Objetivo de la tarea :: Pasa a una lista numerada todas las líneas de los registros que siguen y deja fuera las que estén en blanco.

+++ Registros a utilizar +++

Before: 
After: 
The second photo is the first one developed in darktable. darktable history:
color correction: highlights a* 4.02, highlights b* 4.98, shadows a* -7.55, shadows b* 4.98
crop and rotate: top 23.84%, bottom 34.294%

+++

Ejercicio resuelto ::
1. Before: 
2. After: 
3. The second photo is the first one developed in darktable. darktable history:
4. color correction: highlights a* 4.02, highlights b* 4.98, shadows a* -7.55, shadows b* 4.98
5. crop and rotate: top 23.84%, bottom 34.294%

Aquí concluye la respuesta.